New data from Synergy Research Group (SRG) shows that the number of large datacenters operated by hyperscale providers rose by 11% in 2018 to reach 430 by year end. In 2018 the Asia-Pac and EMEA regions featured most prominently in terms of new datacenters that were opened, but despite that the US still accounts for 40% of the major cloud and internet datacenter sites. The next most popular locations are China, Japan, the UK, Australia and Germany, which collectively account for another 30% of the total. During 2018 new datacenters were opened in 17 different countries with the US and Hong Kong having the largest number of additions. Among the hyperscale operators, Amazon and Google opened the most new datacenters in 2018, together accounting for over half of the total. The research is based on an analysis of the datacenter footprint of 20 of the world’s major cloud and internet service firms, including the largest operators in SaaS, IaaS, PaaS, search, social networking, e-commerce and gaming.
On average each of the 20 firms had 22 datacenter sites. The companies with the broadest datacenter footprint are the leading cloud providers – Amazon, Microsoft, Google and IBM. Each has 55 or more datacenter locations with at least three in each of the four regions – North America, APAC, EMEA and Latin America. Alibaba and Oracle also have a notably broad datacenter presence. The remaining firms tend to have their datacenters focused primarily in either the US (Apple, Facebook, Twitter, eBay, Yahoo) or China (Baidu, Tencent).
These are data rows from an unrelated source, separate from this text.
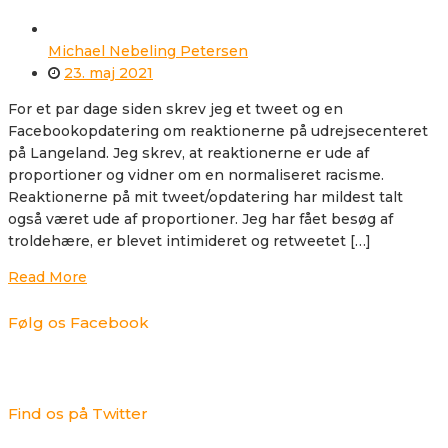
Michael Nebeling Petersen
23. maj 2021
For et par dage siden skrev jeg et tweet og en
Facebookopdatering om reaktionerne på udrejsecenteret
på Langeland. Jeg skrev, at reaktionerne er ude af
proportioner og vidner om en normaliseret racisme.
Reaktionerne på mit tweet/opdatering har mildest talt
også været ude af proportioner. Jeg har fået besøg af
troldehære, er blevet intimideret og retweetet […]
Read More
Følg os Facebook
Find os på Twitter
“Hyperscale growth goes on unabated, with company revenues growing by an average 24% per year and their capex growing by over 40% - much of which is going into building and equipping datacenters,” said John Dinsdale, a Chief Analyst and Research Director at Synergy Research Group. “In addition to the 430 current hyperscale datacenters we have visibility of a further 132 that are at various stages of planning or building. There is no end in sight to the datacenter building boom.”